» **TASK A**: According to the forum thread, who wrote Toxic Parents?
» **TASK B**: Extract from the forum thread the stretch from "I feel so overwhelmed" through "a supported environment.", copying it word for word.

» **SELECTED EXTRACT**:
- Opening Delimiter -
Comtesse · 14/04/2025 21:46

Read Toxic Parents by Philippa Forward. There is a lot for you to think about - this will help Flowers

its by Susan Forward, not Philippa.

Comtesse · 15/04/2025 07:52

SendTheNextOneIn · 15/04/2025 07:51

its by Susan Forward, not Philippa.

Sorry brain fart, you are quite right!

BunnyRuddington · 16/04/2025 07:33

MotherIssues2025 · 14/04/2025 22:01

I feel so overwhelmed by all these responses….. everyone has been so helpful and you have all opened my eyes as to what’s really going on, but with that realisation comes a little bit of sadness to be honest. I genuinely thought the relationship I had with my mother was normal but it seems not. I feel emotionally wrung out.

I totally get that and I think it’s why people were suggesting some therapy so that you can work through your feelings in a supported environment.

Knowing that your relationship isn’t what you hoped can bring sadness and even some grief. My own “D”M simply isn’t capable of forming good relationships with anyone. She has one DF who doesn’t even seem to like her but sees her through some sort of sense of obligation. Nobody else what to be near her. Sad really but I’d feel more sorry for her if she hadn’t been so abusive when we were DC.
- Closing Delimiter -
» **EXTRACTED INFORMATION**:
- Opening Delimiter -
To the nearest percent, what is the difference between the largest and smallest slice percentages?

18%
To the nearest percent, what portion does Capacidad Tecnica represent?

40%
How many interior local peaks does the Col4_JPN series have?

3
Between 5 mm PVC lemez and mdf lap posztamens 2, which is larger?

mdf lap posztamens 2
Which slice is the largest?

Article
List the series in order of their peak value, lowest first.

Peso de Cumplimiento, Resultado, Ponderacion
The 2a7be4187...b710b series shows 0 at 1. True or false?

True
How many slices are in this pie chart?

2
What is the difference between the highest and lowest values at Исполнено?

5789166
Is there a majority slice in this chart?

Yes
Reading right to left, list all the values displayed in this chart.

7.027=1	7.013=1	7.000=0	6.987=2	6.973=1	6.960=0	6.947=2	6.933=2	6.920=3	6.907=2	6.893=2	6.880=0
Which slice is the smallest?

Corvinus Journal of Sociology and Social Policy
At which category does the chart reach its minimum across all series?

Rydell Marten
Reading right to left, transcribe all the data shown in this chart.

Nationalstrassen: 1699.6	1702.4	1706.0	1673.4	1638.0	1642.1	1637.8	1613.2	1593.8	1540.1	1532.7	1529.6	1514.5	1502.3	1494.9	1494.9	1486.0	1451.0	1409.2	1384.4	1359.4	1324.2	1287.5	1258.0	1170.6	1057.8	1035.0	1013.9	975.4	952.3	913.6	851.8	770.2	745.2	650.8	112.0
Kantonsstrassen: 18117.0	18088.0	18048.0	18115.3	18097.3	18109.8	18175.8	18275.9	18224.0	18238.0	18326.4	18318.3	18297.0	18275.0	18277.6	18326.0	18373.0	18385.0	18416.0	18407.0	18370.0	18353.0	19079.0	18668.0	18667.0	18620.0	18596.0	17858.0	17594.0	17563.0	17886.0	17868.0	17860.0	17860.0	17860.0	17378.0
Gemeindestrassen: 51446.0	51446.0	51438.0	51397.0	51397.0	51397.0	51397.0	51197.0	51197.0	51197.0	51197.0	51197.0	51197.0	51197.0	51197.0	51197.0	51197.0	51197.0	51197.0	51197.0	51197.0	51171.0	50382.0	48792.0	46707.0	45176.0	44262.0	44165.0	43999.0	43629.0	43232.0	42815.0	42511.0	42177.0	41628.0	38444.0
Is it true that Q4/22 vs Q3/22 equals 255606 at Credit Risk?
- Closing Delimiter -
» **TASK RESPONSE A**: Susan Forward

» **TASK RESPONSE B**:
I feel so overwhelmed by all these responses….. everyone has been so helpful and you have all opened my eyes as to what’s really going on, but with that realisation comes a little bit of sadness to be honest. I genuinely thought the relationship I had with my mother was normal but it seems not. I feel emotionally wrung out.

I totally get that and I think it’s why people were suggesting some therapy so that you can work through your feelings in a supported environment.